All is not right in Wonderland. The Mad Hatter's domain has become a Communist industrial complex, where giant, living, unblinking teapots have been repurposed as parts of a rickety production line. The Walrus and the Carpenter have taken to performing in a slutty undersea cabaret that hides a gory secret. Worst of all, a massive train shaped like a cathedral on wheels is thundering through the world, leaving destruction and lakes of leathery tar in its wake.
No, sorry, I got that wrong. Worst of all is that exploring Wonderland is, in practice, about as full of wonder as watching paint dry. Paint the colour of blood and dreams, but paint nonetheless.
The first American McGee's Alice, released all the way back in the year 2000, was a passable platformer that was hoisted up and carried by its twisted Wonderland setting. The game asked, if Wonderland represents Alice's imagination and psyche, what would happen if Alice went mad?
And so it told the grim story of Alice's family dying in a fire, and the poor girl continuing to hallucinate from inside a Victorian mental asylum. At the end, Alice quite literally hunted down and murdered her own madness and was released from the real-world asylum.
Alice: Madness Returns sees Alice wandering through the streets of London and continuing to hallucinate, and a terrible evil arising in her mind once again. It's an evil that makes a little less sense this time around, but to say any more would be to spoil some of what little there is to be spoiled in this game. Madness Returns has a lot of problems, but they can all be summarised in a suitably nonsensical way: this game is nowhere near mad enough, and it's also not quite sane enough.

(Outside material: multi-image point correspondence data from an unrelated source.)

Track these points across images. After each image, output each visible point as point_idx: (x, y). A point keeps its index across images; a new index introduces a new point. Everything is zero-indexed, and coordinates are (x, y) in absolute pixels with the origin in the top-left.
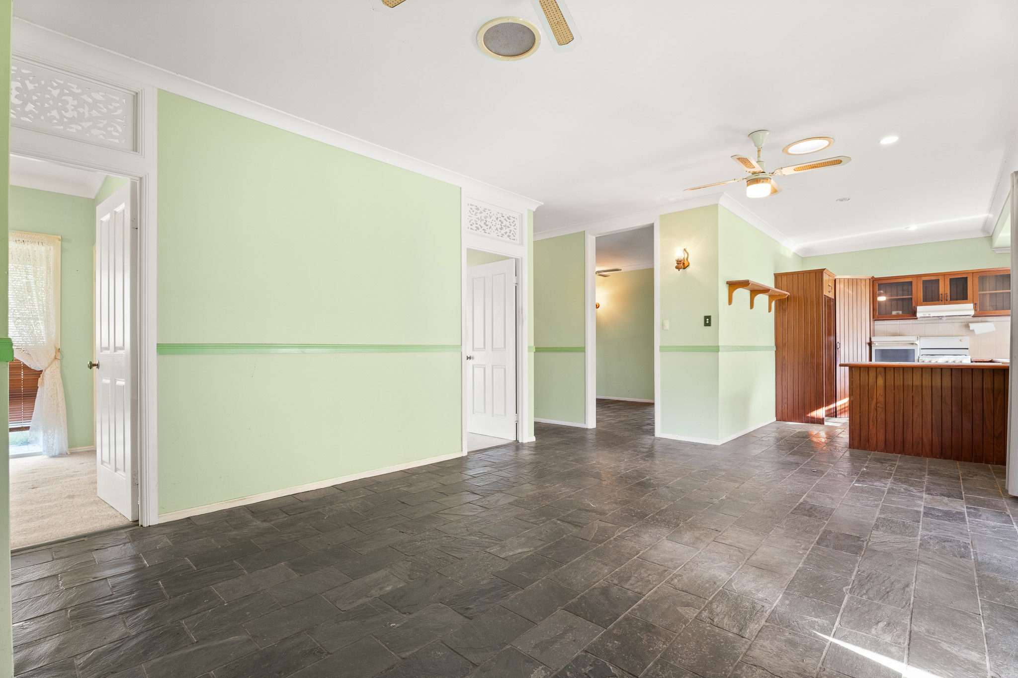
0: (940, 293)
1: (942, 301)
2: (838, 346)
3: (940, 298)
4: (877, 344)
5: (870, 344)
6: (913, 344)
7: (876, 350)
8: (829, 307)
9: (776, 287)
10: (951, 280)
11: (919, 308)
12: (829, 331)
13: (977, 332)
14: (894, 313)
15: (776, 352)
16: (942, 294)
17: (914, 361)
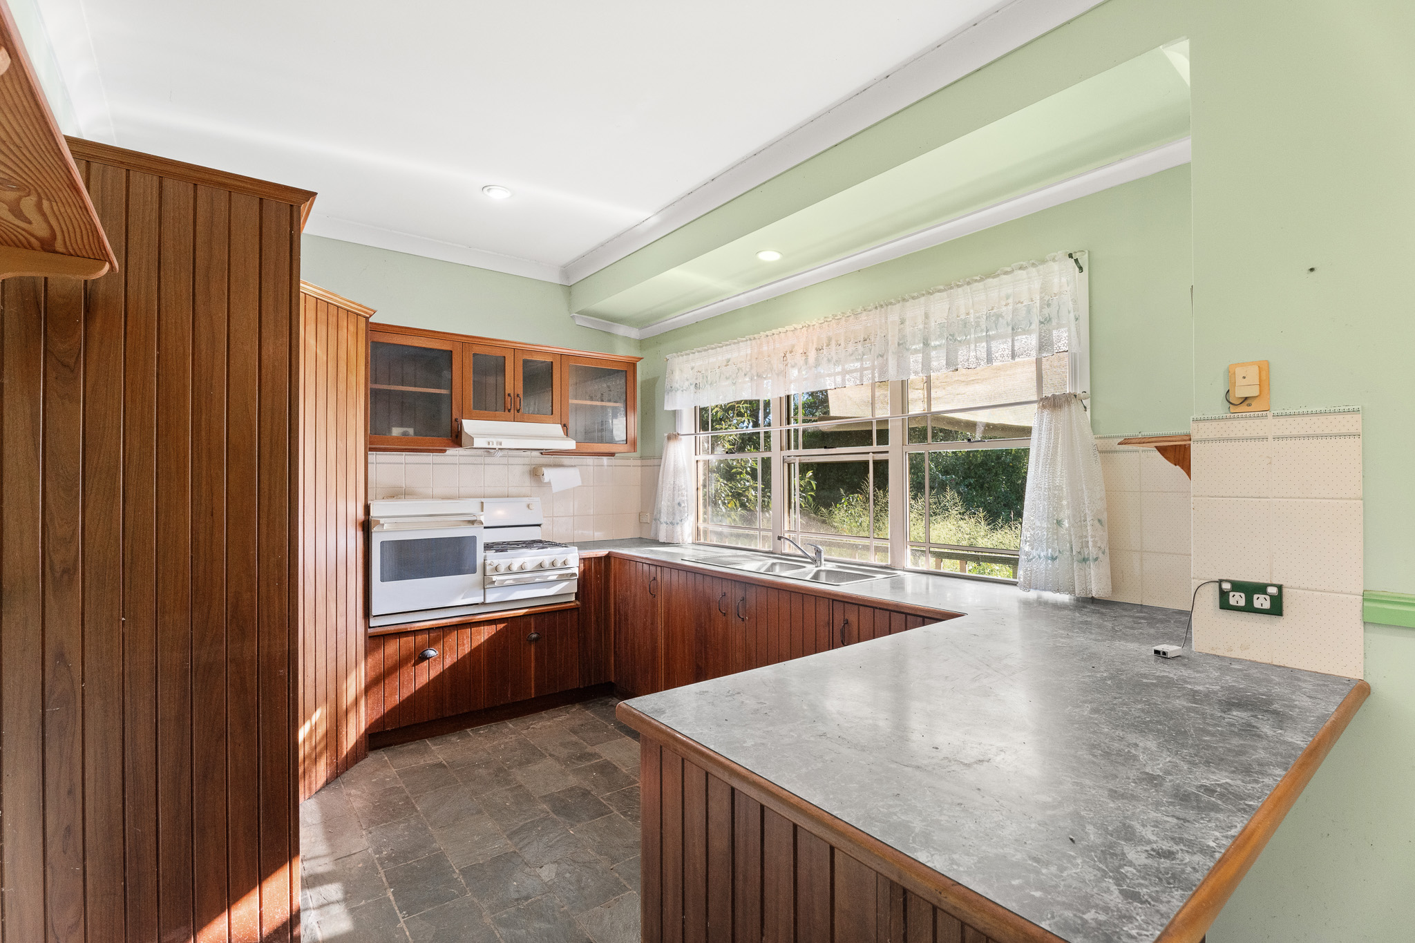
0: (507, 392)
1: (509, 411)
3: (508, 404)
4: (382, 526)
5: (366, 527)
6: (472, 522)
7: (381, 543)
10: (524, 362)
11: (469, 424)
14: (397, 432)
16: (509, 395)
17: (474, 571)
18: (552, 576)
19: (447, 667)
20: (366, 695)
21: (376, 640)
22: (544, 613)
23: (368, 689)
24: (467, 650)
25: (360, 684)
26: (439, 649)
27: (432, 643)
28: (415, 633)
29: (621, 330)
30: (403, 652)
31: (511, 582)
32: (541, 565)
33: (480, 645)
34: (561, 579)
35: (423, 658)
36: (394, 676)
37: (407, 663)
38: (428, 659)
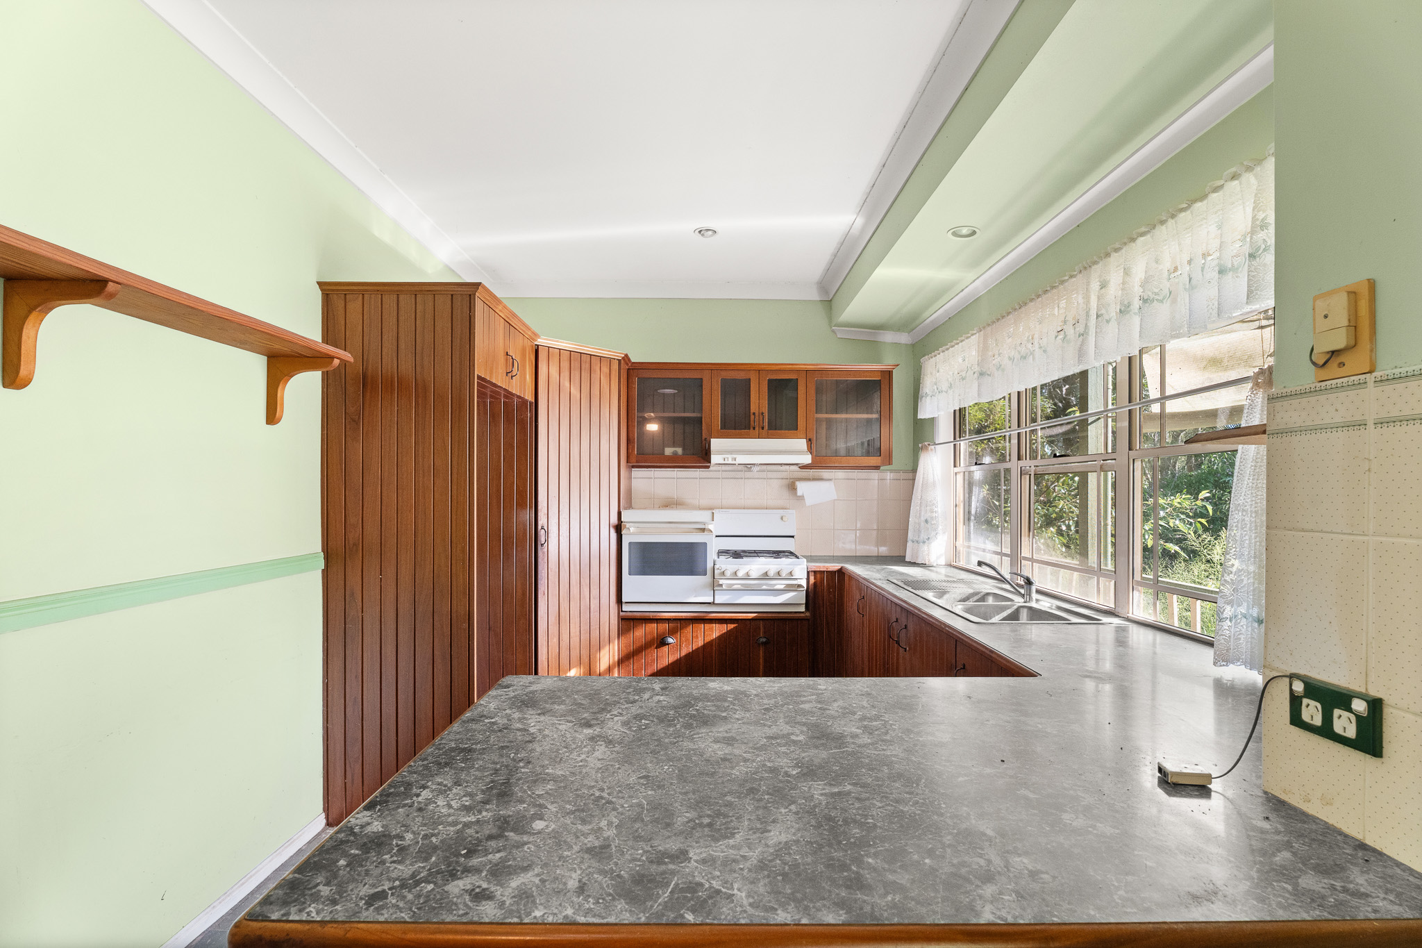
0: (752, 411)
1: (754, 428)
2: (542, 539)
3: (752, 423)
4: (632, 530)
5: (619, 528)
6: (703, 530)
7: (630, 543)
8: (522, 423)
9: (326, 339)
10: (770, 381)
11: (716, 443)
12: (522, 494)
13: (809, 501)
14: (668, 451)
15: (326, 573)
16: (754, 414)
17: (705, 574)
18: (780, 585)
19: (684, 654)
20: (619, 666)
21: (628, 622)
22: (773, 620)
23: (622, 661)
24: (700, 643)
25: (614, 656)
26: (676, 638)
27: (672, 632)
28: (658, 620)
29: (888, 337)
30: (649, 638)
31: (739, 587)
32: (766, 573)
33: (712, 641)
34: (789, 588)
35: (662, 643)
36: (640, 654)
37: (651, 646)
38: (668, 644)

Let's start with the latter: it not being sane and sensible enough.
Simply put, this is just not a great example of ordinary, tried-and-tested game design. Each level of Madness Returns is broadly split into platforming segments, puzzles and combat. The level design of the platforming sections is fine, in the sense that you can and will jump from one floating platform to another without clipping through the floor, but it's mostly uninspired. Similarly, the puzzles are of that sad breed where they don't involve any actual brainpower - you'll find a lever or button, use it, and it will open up a new path through the level that will speed you onwards.
There are plenty of tiny, hidden side paths throughout each level that reward curious players, but the rewards often aren't worth the time spent traipsing to get them. You might find a 'Memory', representing a tiny scrap of dialogue from Alice's history, and you'll probably find an arbitrary number of the teeth used to pay for weapon upgrades that may or may not justify your time spent getting to them. Weirdest of all, you might find one of the game's hundreds of bottles. I collected these with the eagerness of a boy scout until I realised that they served no purpose at all.
Where Madness Returns does shine is in its combat, which offers polished, weighty action that can be tremendously rewarding on those occasions when you emerge from a crowd of enemies without a scratch.
Each of Alice's weapons, which range from a Pepper Pot gatling gun to a deflective umbrella, is mapped to a different button. And while each fight is only ever as complicated as using the right weapon on the right enemy at the right time, things can get tense once you've got several different enemies all circling you. In what is either an homage to or a blatant theft from Bayonetta, Alice actually dodges by morphing into a cloud of butterflies, accompanied by a bit of slo-mo if you dodge at the last second.